Find the lines in the records below that contain "Redis", and report each of them.

The data »
=== Begin Enclosure ===
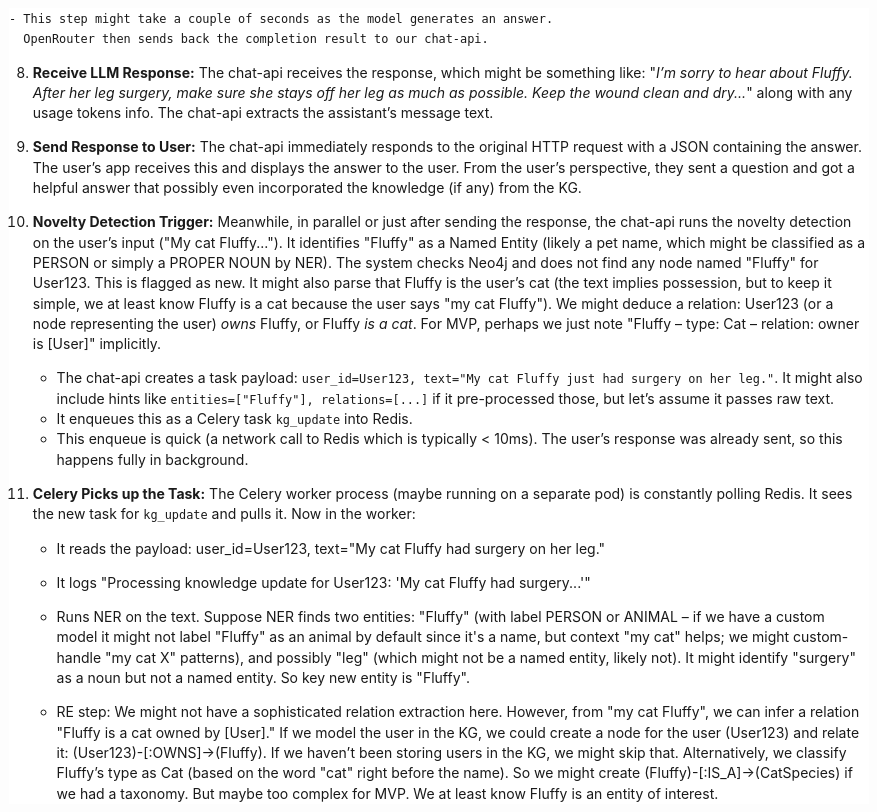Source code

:     - This step might take a couple of seconds as the model generates an answer.
      OpenRouter then sends back the completion result to our chat-api.

08. **Receive LLM Response:** The chat-api receives the response, which might be
    something like: "*I’m sorry to hear about Fluffy. After her leg surgery,
    make sure she stays off her leg as much as possible. Keep the wound clean
    and dry...*" along with any usage tokens info. The chat-api extracts the
    assistant’s message text.

09. **Send Response to User:** The chat-api immediately responds to the original
    HTTP request with a JSON containing the answer. The user’s app receives this
    and displays the answer to the user. From the user’s perspective, they sent
    a question and got a helpful answer that possibly even incorporated the
    knowledge (if any) from the KG.

10. **Novelty Detection Trigger:** Meanwhile, in parallel or just after sending
    the response, the chat-api runs the novelty detection on the user’s input
    ("My cat Fluffy..."). It identifies "Fluffy" as a Named Entity (likely a pet
    name, which might be classified as a PERSON or simply a PROPER NOUN by NER).
    The system checks Neo4j and does not find any node named "Fluffy" for
    User123. This is flagged as new. It might also parse that Fluffy is the
    user’s cat (the text implies possession, but to keep it simple, we at least
    know Fluffy is a cat because the user says "my cat Fluffy"). We might deduce
    a relation: User123 (or a node representing the user) *owns* Fluffy, or
    Fluffy *is a cat*. For MVP, perhaps we just note "Fluffy – type: Cat –
    relation: owner is [User]" implicitly.

    - The chat-api creates a task payload:
      `user_id=User123, text="My cat Fluffy just had surgery on her leg."`. It
      might also include hints like `entities=["Fluffy"], relations=[...]` if it
      pre-processed those, but let’s assume it passes raw text.
    - It enqueues this as a Celery task `kg_update` into Redis.
    - This enqueue is quick (a network call to Redis which is typically < 10ms).
      The user’s response was already sent, so this happens fully in background.

11. **Celery Picks up the Task:** The Celery worker process (maybe running on a
    separate pod) is constantly polling Redis. It sees the new task for
    `kg_update` and pulls it. Now in the worker:

    - It reads the payload: user_id=User123, text="My cat Fluffy had surgery on
      her leg."

    - It logs "Processing knowledge update for User123: 'My cat Fluffy had
      surgery...'"

    - Runs NER on the text. Suppose NER finds two entities: "Fluffy" (with label
      PERSON or ANIMAL – if we have a custom model it might not label "Fluffy"
      as an animal by default since it's a name, but context "my cat" helps; we
      might custom-handle "my cat X" patterns), and possibly "leg" (which might
      not be a named entity, likely not). It might identify "surgery" as a noun
      but not a named entity. So key new entity is "Fluffy".

    - RE step: We might not have a sophisticated relation extraction here.
      However, from "my cat Fluffy", we can infer a relation "Fluffy is a cat
      owned by [User]." If we model the user in the KG, we could create a node
      for the user (User123) and relate it: (User123)-[:OWNS]->(Fluffy). If we
      haven’t been storing users in the KG, we might skip that. Alternatively,
      we classify Fluffy’s type as Cat (based on the word "cat" right before the
      name). So we might create (Fluffy)-[:IS_A]->(CatSpecies) if we had a
      taxonomy. But maybe too complex for MVP. We at least know Fluffy is an
      entity of interest.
=== End Enclosure ===
Solution to this exercise »
    - It enqueues this as a Celery task `kg_update` into Redis.
    - This enqueue is quick (a network call to Redis which is typically < 10ms).
    separate pod) is constantly polling Redis. It sees the new task for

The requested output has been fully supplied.